Although there are many doubters of man-made climate change, I am not yet one of them. But I remain unconvinced that carbon dioxide is the sole bête noire. Two decades ago, I pored over the spectral properties of the infra-red radiation of this gas, which is essential to plant life, and found that it was almost completely overshadowed by the radiative properties of water vapour, which is vital to all forms of life on earth.
Repeatedly in science we are reminded that happenings in nature can rarely be ascribed to a single phenomenon. For example, sea levels on our coasts are dependent on winds and astronomical forces as well as atmospheric pressure and, on a different time scale, the temperature profile of the ocean. Now, with complete abandon, a vociferous body of claimants is insisting that CO2 alone is the root of climatic evil.
I fear that many supporters of this view have become carried away by the euphoria of mass or dominant group psyche. Scientists are no more immune from being swayed by the pressure of collective enthusiasm than any other member of the human race. I do not believe for one moment that undisciplined burning of fossil fuels is harmless, but the most awful consequence of the burning of carboniferous fuels is not the release of CO2 but the large-scale injection of minute particulate pollutants into the atmosphere.

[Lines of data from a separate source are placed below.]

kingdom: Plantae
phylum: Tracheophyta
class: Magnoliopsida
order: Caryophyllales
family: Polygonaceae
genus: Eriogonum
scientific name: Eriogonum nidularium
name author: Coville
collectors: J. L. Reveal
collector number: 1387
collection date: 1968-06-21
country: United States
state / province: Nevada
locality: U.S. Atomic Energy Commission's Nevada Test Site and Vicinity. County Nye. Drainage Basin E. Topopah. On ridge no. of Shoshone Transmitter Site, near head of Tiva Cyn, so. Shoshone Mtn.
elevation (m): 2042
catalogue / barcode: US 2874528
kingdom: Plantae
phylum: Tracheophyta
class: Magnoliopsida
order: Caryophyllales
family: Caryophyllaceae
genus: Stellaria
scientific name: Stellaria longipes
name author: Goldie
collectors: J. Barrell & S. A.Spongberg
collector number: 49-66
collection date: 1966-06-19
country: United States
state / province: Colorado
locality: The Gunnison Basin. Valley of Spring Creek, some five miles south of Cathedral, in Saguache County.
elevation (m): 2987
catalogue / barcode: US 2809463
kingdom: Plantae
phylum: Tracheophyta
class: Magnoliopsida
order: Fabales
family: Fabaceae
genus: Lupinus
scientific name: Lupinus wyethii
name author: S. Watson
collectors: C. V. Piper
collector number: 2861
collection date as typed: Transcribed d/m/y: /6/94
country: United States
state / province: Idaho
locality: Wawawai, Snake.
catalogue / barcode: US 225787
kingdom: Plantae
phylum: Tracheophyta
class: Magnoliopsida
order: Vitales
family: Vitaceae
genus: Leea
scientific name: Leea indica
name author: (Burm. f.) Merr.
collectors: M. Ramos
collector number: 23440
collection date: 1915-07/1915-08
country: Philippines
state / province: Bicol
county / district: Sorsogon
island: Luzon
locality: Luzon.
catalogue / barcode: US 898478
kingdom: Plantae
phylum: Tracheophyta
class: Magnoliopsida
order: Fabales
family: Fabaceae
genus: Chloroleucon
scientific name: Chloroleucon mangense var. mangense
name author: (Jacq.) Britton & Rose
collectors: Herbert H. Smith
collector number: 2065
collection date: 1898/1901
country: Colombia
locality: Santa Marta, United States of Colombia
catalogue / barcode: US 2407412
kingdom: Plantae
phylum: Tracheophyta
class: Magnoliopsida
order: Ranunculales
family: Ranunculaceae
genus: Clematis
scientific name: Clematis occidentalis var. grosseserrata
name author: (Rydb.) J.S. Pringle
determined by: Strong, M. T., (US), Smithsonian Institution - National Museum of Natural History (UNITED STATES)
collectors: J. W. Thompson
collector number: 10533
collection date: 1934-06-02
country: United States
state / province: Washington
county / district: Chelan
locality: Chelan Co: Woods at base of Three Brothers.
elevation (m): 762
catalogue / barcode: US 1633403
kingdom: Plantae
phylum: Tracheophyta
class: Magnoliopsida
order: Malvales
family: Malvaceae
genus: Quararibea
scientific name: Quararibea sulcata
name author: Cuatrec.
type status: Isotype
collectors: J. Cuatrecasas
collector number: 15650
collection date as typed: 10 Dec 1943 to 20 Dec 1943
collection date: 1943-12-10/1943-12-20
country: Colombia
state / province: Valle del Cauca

Detailed studies led by internationally acclaimed cloud physicist Daniel Rosenfeld of the Hebrew University of Jerusalem have revealed that the minute water vapour droplets that form around some carbon particles are so small as to be almost incapable of being subsequently coalesced into larger precipitable drops. In short, the particulates prevent rainfall.
Rosenfeld's research group has shown that humans are changing the climate in a much more direct way than through the release of CO2. Rather, pollution is seriously inhibiting rain over mountains in semi-arid regions, a phenomenon with dire consequences for water resources in the Middle East and many other parts of the world, including China and Australia.
Rosenfeld is no snake-oil salesman. As an American Meteorological Society medallist, he has an internationally endorsed research record in cloud physics that no living Australian can claim to emulate. It is more than 20 years since Australia was a knowledgeable force in cloud physics and cloud seeding. CSIRO's relevant division has long been disbanded and its cloud-seeding techniques based on the use of expensive silver iodide have been superseded by the Israelis using an inexpensive and far more natural product: sea salt.
Chinese and Israeli researchers have shown that the average precipitation on Mt Hua near Xi'an in central China has decreased by 20 per cent amid increasing levels of man-made air pollution during the past 50 years. The precipitation loss was doubled on days that had the poorest visibility because of pollution particles in the air. This explains the widely observed trends of decrease in mountain precipitation relative to the rainfall in nearby densely populated lowlands, which until now had not been directly ascribed to air pollution.
Some of the most chilling evidence was presented by Rosenfeld's Australian-based research associate Aron Gingis in a 2002 submission to the House of Representatives standing committee on agriculture, fisheries and forestry concerning future water supplies for Australia's rural industries and communities.
The US National Oceanic and Atmospheric Administration's satellite map of southeast Australia, enhanced by Rosenfeld, shows the frightening persistence and longevity of pollutant trails across vast areas, including the all-important Snowy Mountains catchments. It may well be concluded that the increasing emissions from the phalanx of brown coal-burning power stations at Hazelwood and other locations in Gippsland, Victoria, have substantially wrecked the natural precipitation processes over the once hydrologically rich Australian Alps.
If Rosenfeld's scientific interpretations are correct, then southern Australia would greatly benefit from the application of his discoveries. At the very least, Rosenfeld's conclusions should be accorded appropriate evaluation and testing by an unprejudiced panel of peers.
Yet his work so far has been ignored in Australia because it does not fit in with the dominant paradigm that holds CO2 responsible for reduced rainfall in semi-arid regions.
Scientists, like all other people, need to remain open to competing views and avoid the danger of being locked into tunnel vision through group obsession, which is what global warming seems to have become.